Language Section

The language section includes meta-data describing the original language in which the archetype was authored (essential for evaluating natural language quality), and the total list of languages available in the archetype. There can be only one original_language . The translations list must be updated every time a translation of the archetype is undertaken. The following shows a typical example.

language
    original_language = <[iso_639-1::en]>
    translations = <
        ["de"] = <
            language = <[iso_639-1::de]>
            author = <
                ["name"] = <"Frederik Tyler">
                ["email"] = <"freddy@something.somewhere.co.uk">
            >
            accreditation = <"British Medical Translator id 00400595">
        >
        ["ru"] = <
            language = <[iso_639-1::ru]>
            author = <
                ["name"] = <"Nina Alexandrovna">
                ["organisation"] = <"Dostoevsky Media Services">
                ["email"] = <"nina@translation.dms.ru">
            >
            accreditation = <"Russian Translator id 892230-3A">
        >
    >

Archetypes must always be translated completely, or not at all, to be valid. This means that when a new translation is made, every language dependent section of the description and terminology sections has to be translated into the new language, and an appropriate addition made to the translations list in the language section.

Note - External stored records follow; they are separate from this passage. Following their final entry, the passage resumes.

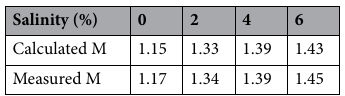
The M values of soil at different salinities were calculated by the above equation and compared with the measured M value shown in Table 5. It was found that the calculated values are highly approximate to the meas- ured ones, suggesting the M value of soft saline clay in this study is a function of effective internal friction angle; thus, the CSL of soft marine clay at different salinities could be predicted by the effective internal friction angle. The undrained shear strength S u from the consolidated undrained triaxial test was plotted with the mean effective stress p ′ , as shown in Fig. 7a. The S u was taken as half of the maximum deviator stress ( q max / 2 ) in the case where the peak value was observed before reaching 15% axial strain, or half of the deviator stress at the axial strain of 15% in the case where no peak value was exhibited. The undrained shear strength increases with increasing mean effective stress for soil at all salinities, which fits the results of remolded clay presented by Yin et al. 47 . However, the increasing rate of undrained shear strength was different for soils at different salinities, where S u of high salinity is higher than that of lower salinity under a given mean effective stress. It suggests that the porewater salinity would significantly affect the undrained shear strength of soft marine clay. Figure 7b shows the undrained shear strength versus porewater salinity under different mean effective stress. The undrained shear strength has an overall increasing trend with porewater salinity regardless of mean effective stress. Under low consolidation pressure (50 kPa), the increase in strength was relatively small (e.g., 3 kPa with the soil specimen of salinity from 0% NaCl to 6% NaCl); whereas the strength was significantly increased under high consolida- tion pressure (200 kPa), where S u increased 30% from 61 to 79 kPa with the soil of salinity from 0 to 6%. It could attribute to the increased internal friction angle as large soil aggregates were formed. And the increasing rate in undrained shear strength was slowed as the porewater salinity kept increasing, where the aggregated and floc- culated associations between soil particles were no longer evident (Fig. 4). Figure 8 shows the relationship between undrained shear strength and the post-consolidation water content of soil specimens at different porewater salinities. The water content remained constant during shear and was of the same value as after consolidation since the test was conducted in undrained conditions. The undrained shear strength decreases as the water content increases regardless of porewater salinity, where the water content after shear was closely related to the initial water content of the soil. The undrained shear strength behavior can be explained in that the initial water content was low as the liquid limit of soil was reduced due to the effect of salt, in which condition the measured water content would be low after consolidation under a given confining pressure. Therefore, high undrained shear strength of soil was observed. Hong et al. 48 summarized the unconsolidated undrained shear strength of 115 remolded clays with a liquid limit lower than 150% all over the world and proposed a relationship between undrained shear strength and the normalized water content by a well-fitted empirically equation as expressed in Eq. (6). − 4.5 (6) C ur = 1.4 × ( w ′ ) where C ur is the undrained shear strength of remolded clay, and w ′ is the normalized water content, defined as the ratio of natural water content ( w ) to the liquid limit (LL) of soil. Yin et al. 47 normalized the water content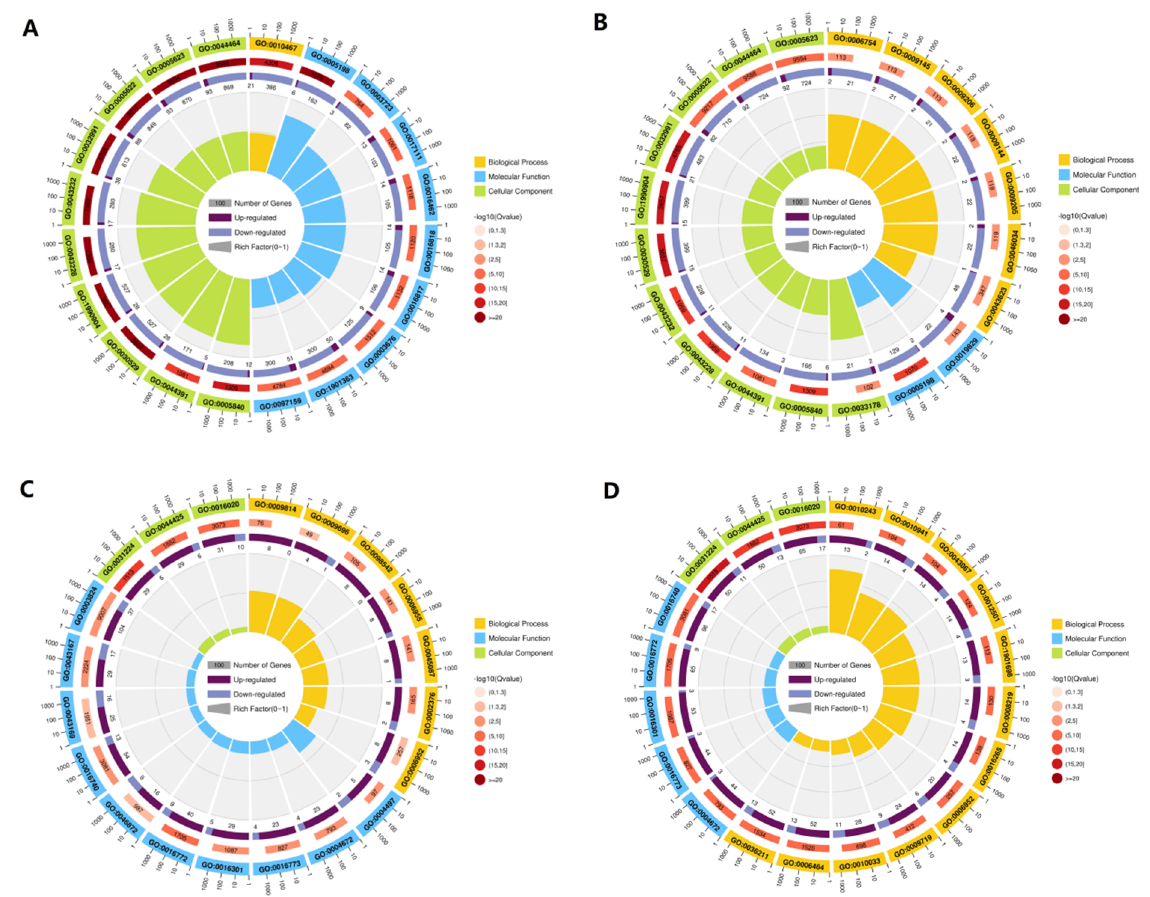
Figure 4. Gene Ontology (GO) enrichment analysis of differentially expressed genes in goldenrain tree treated with 0 mg/L, 25 mg/L, and 50 mg/L CdCl 2 for 3 days. Y = leaves; gen = roots. ( A ) genCd0 vs. genCd25; ( B ) genCd0 vs. genCd50; represent different ontologies (biological process, molecular function, and cellular component). The second circle includes the number and Q-value of the GO term in the background gene. The more genes there are, the longer the bar; the smaller the Q-value is, the deeper the red color. The third circle shows bar charts of upregulated (dark purple) and downregulated (light purple) genes, with the specific values at the bottom. The wedges in the fourth circle show the rich factor value of each GO term.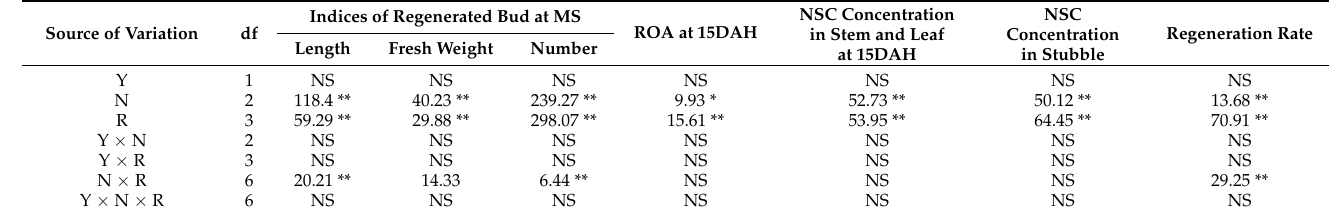
Table 3. Analysis-of-variance of F-values of key indices such as the growth and development of the main crop after full heading, growth of regenerative bud, and regenerative ability between/among years, N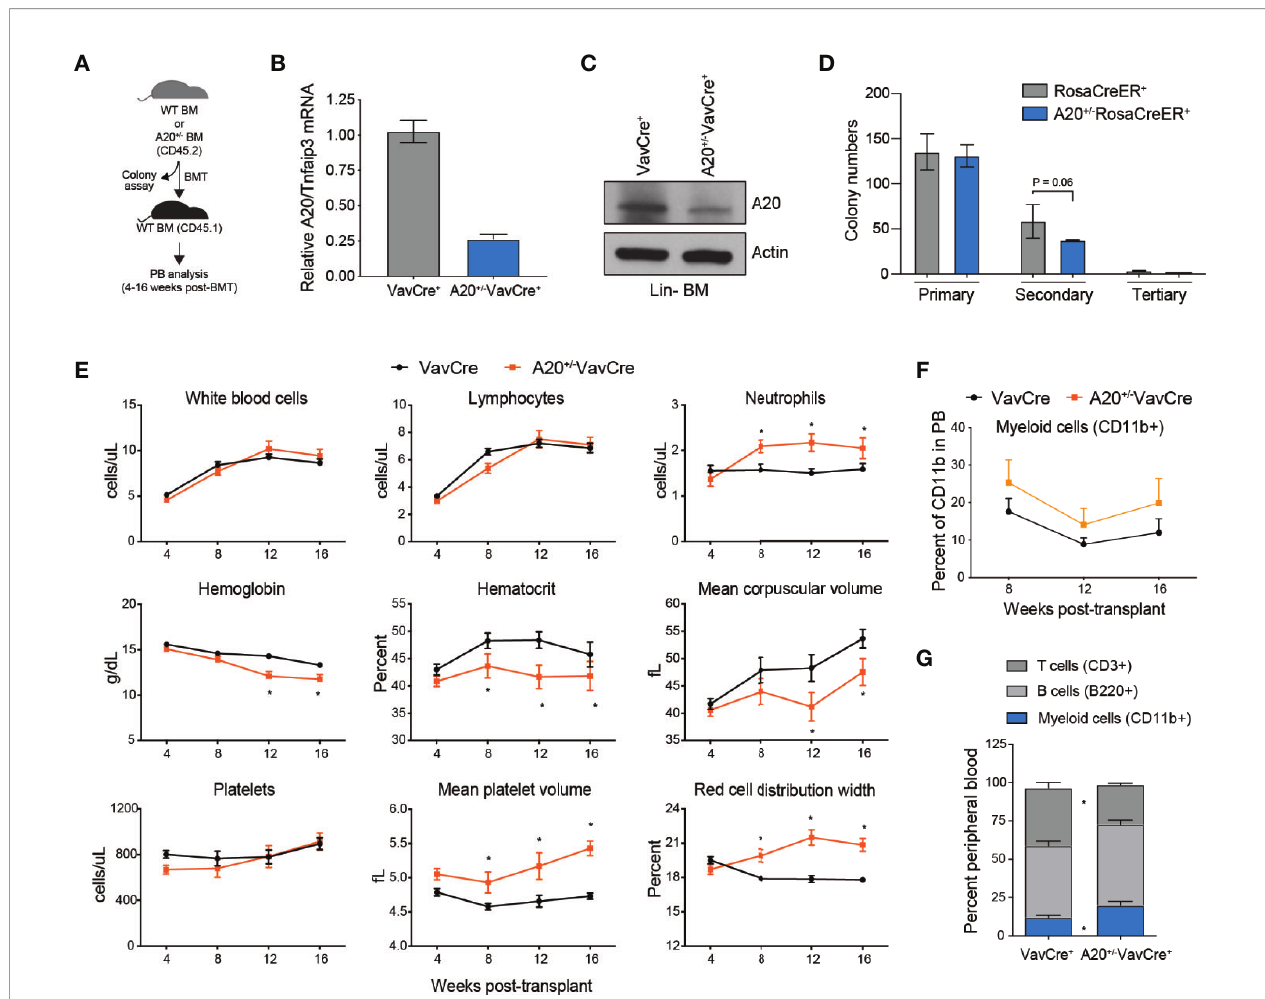
FIGURE 2 | Heterozygous deletion of A20 results in myeloid-biased hematopoiesis. (A) Outline of experiments utilizing WT (VavCre + or RosaCreER + ) and A20 +/- (A20 +/- VavCre + or A20 +/- RosaCreER + ) mice for colony progenitor function and PB analysis. (B) A20 mRNA expression by qRT-PCR in lineage negative BM (Lin- BM) cells from VavCre+ and A20+/-VavCre+ mice (n = 3 mice per group). (C) A20 protein expression by immunoblotting in Lin- BM cells from VavCre+ and A20+/-VavCre+ mice (pooled from two mice). ( D ) Colony formation in methylcellulose of BM LSK cells isolated from WT RosaCreER + and A20 +/- RosaCreER + mice (treated with tamoxifen). One-tailed T test from three mice per group. (E) Complete blood counts for WT (VavCre + ; n = 3) and heterozygous A20-de fi cient (A20 +/- VavCre + ; n = 6) mice at the indicated time points post BM transplantation. *P < 0.05. (F) Flow cytometric analysis of donor-derived (CD45.2 + ) myeloid cells (CD11b + ) in the PB from recipient mice reconstituted with BM from VavCre + (n = 7) or A20 -/- VavCre + BM cells (n = 7) (CD45.2 + ) at the indicated time points post- transplantation. (G) Flow cytometric analysis of donor-derived (CD45.2 + ) myeloid cells (CD11b + ) and lymphoid cells (CD3 + and B220 + ) in the PB from recipient mice reconstituted with BM from VavCre + or A20 -/- VavCre + BM cells (CD45.2 + ) at 16 weeks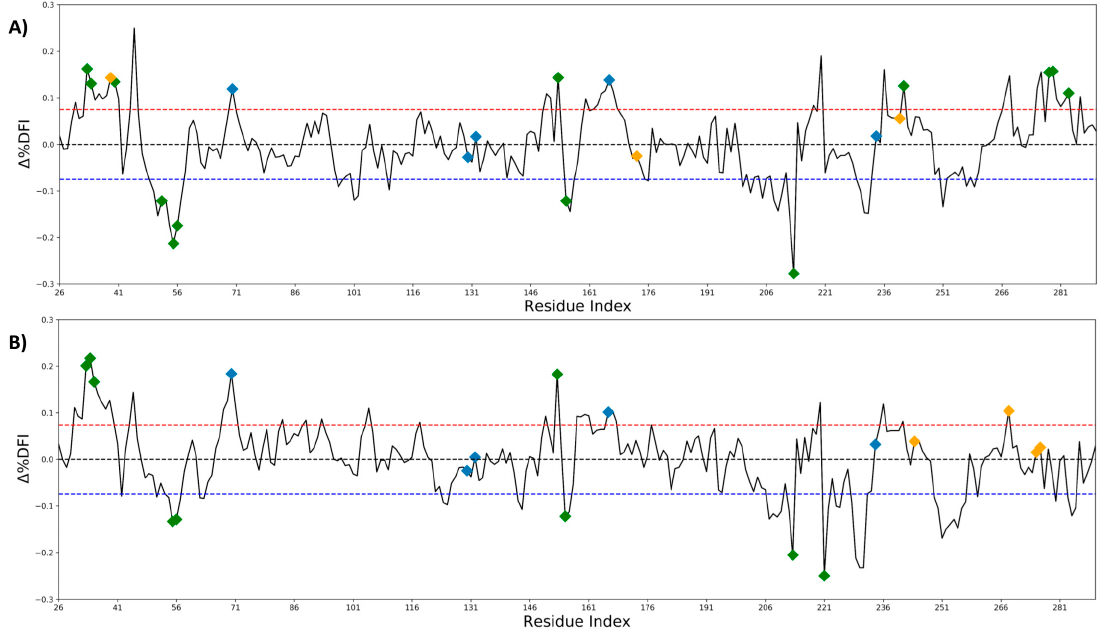
Figure 3. Comparison of the conformational dynamics of the wild type TEM-1 β -lactamase with the average DFI profile of the single point variants, distal from the catalytic region (blue diamonds), by calculating the difference in their %DFI profiles ( ∆ %DFI, y-axis) of the mutants impacting the hydrolysis of β -lactam antibiotics ( A ) and the mutations driving resistance through inhibitors ( B ). The red and blue dash line represents ± 1.0 times the standard deviation around mean (black dash line) of the differences between the profiles. We observed that the mutations (orange diamonds) impacted the dynamics of the catalytic region particularly around S70 and E166. In addition, we observed that many of the single point mutations explored in laboratory evolution experiments were found in regions with significant differences in their conformational dynamics when compared to the wildtype (green diamonds) [5]. This hints towards their possible contribution to the dynamics of the catalytic region.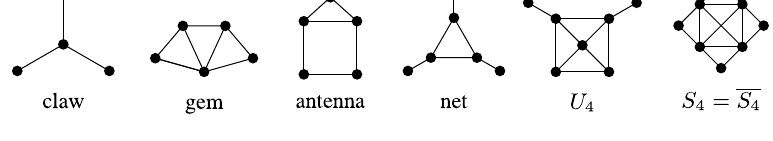
Fig. 3: Some small graphs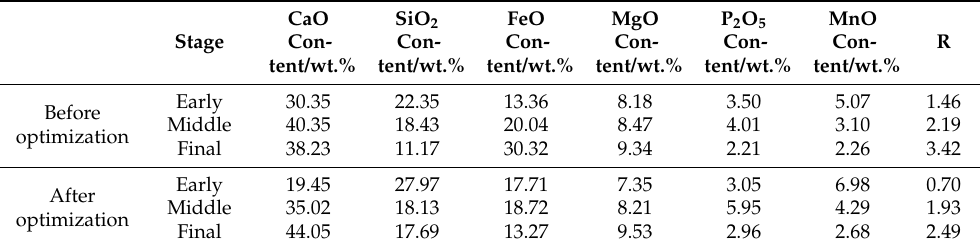
Table 3. A comparison of slag compositions of each stage before and after the optimization of the slag-forming route.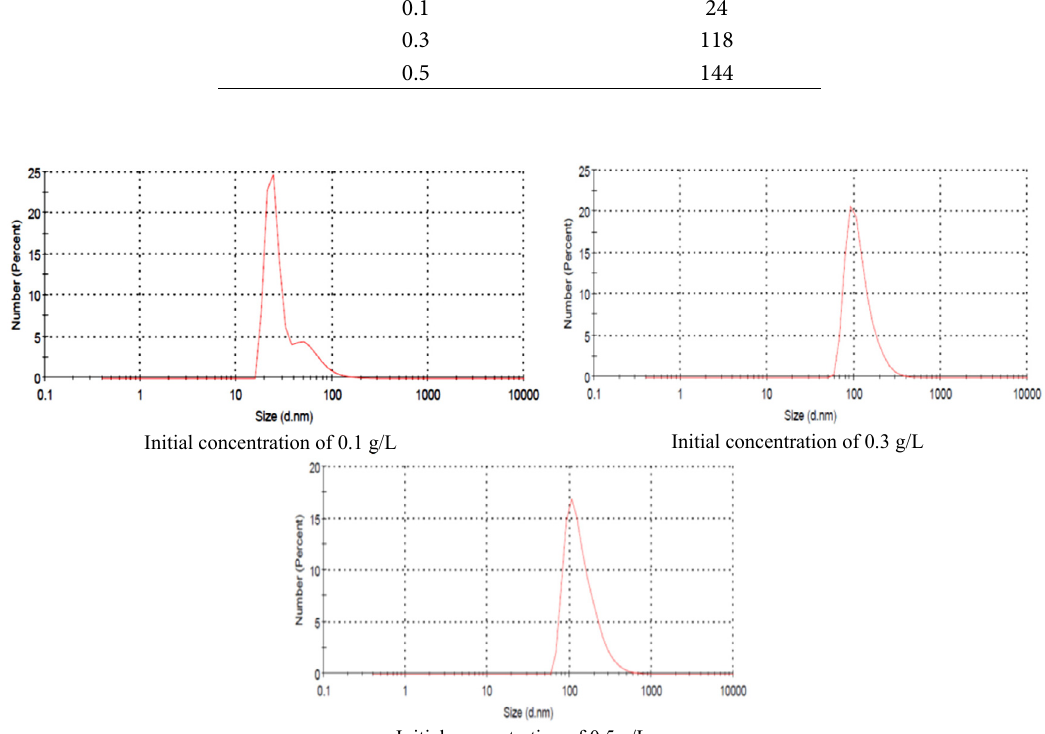
Fig. 5. Particle size distribution of lemon balm nanoparticles with different extract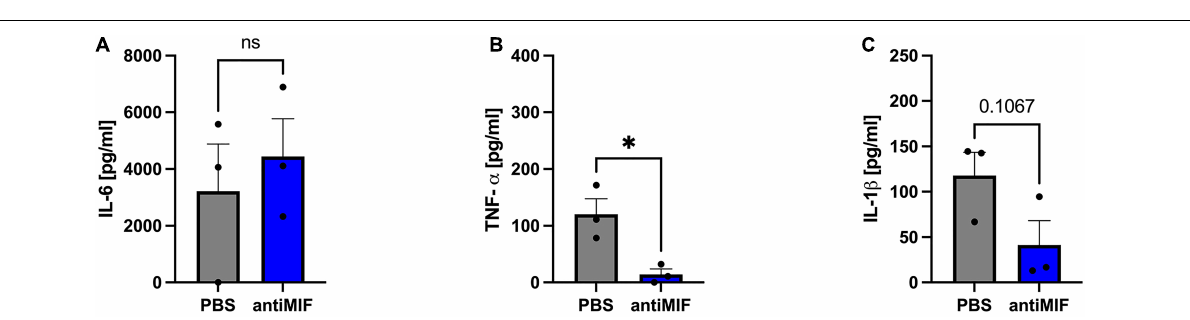
FIGURE 10 | Release of IL-6, TNF- α , and IL-1 β from ASCs from chronic non-healing wounds (Group B) following hypoxia and neutralization of exogenous MIF via an anti-MIF antibody. Cells were treated with anti-MIF antibody (NIH/IIID.9) and cultured in growth medium at hypoxic oxygen levels of < 1% O 2 . Supernatants of ASCs were collected at 24 h after induction of hypoxia and ELISA were performed to assess cytokine secretion by ASCs under normoxic and hypoxic conditions. Results are displayed for (A) IL-6 ( n = 3), (B) TNF- α ( n = 3), and (C) IL-1 β ( n = 3). Data are mean values ± SEM (unpaired, two-sided t -test, not significant). ∗ p <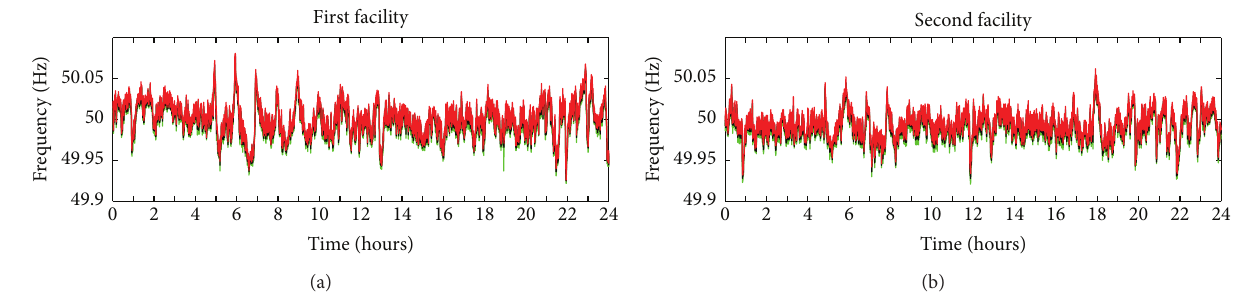
Figure 8: Frequency evolution in both facilities. The green line represents the minimum voltages, the black line represents the medium voltages, and the red line represents the maximum voltages.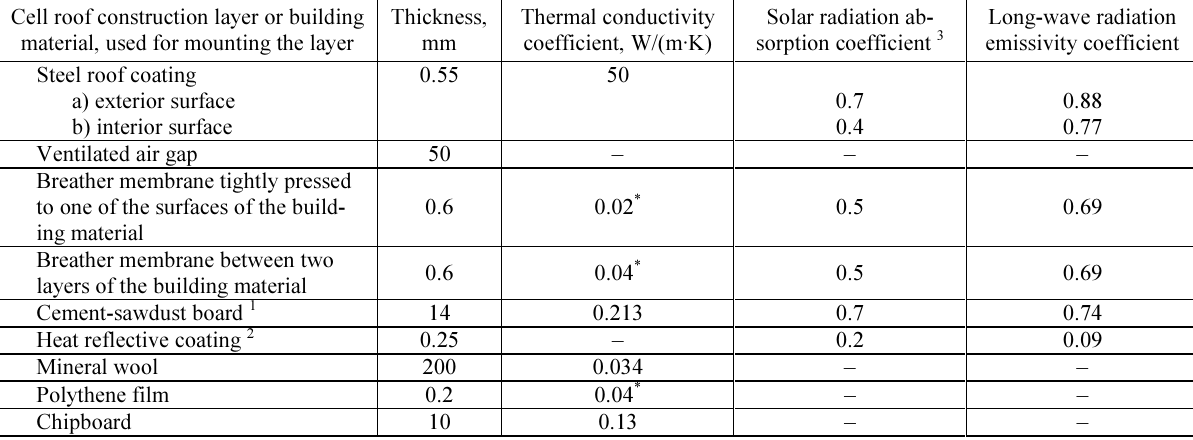
Table 1. Values of thermal technical indicators of the cell roof construction layers and building materials, used for mounting the layers Cell roof construction layer or building material, used for mounting the layer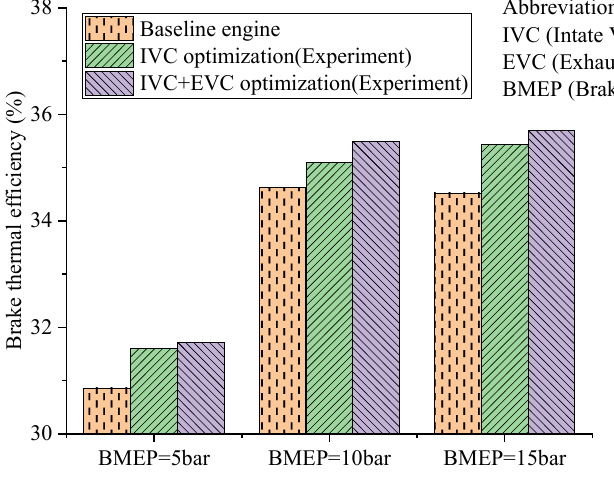
Figure 14. Comparison of brake thermal efficiency.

some non-conforming ADL tools in the past created archetypes without a language section, relying on the terminology section to provide the original_language (there called primary_language) and list of languages (languages_available). In the interests of backward compatibility, tool builders should consider accepting archetypes of the old form and upgrading them when parsing to the correct form, which should then be used for serialising/saving.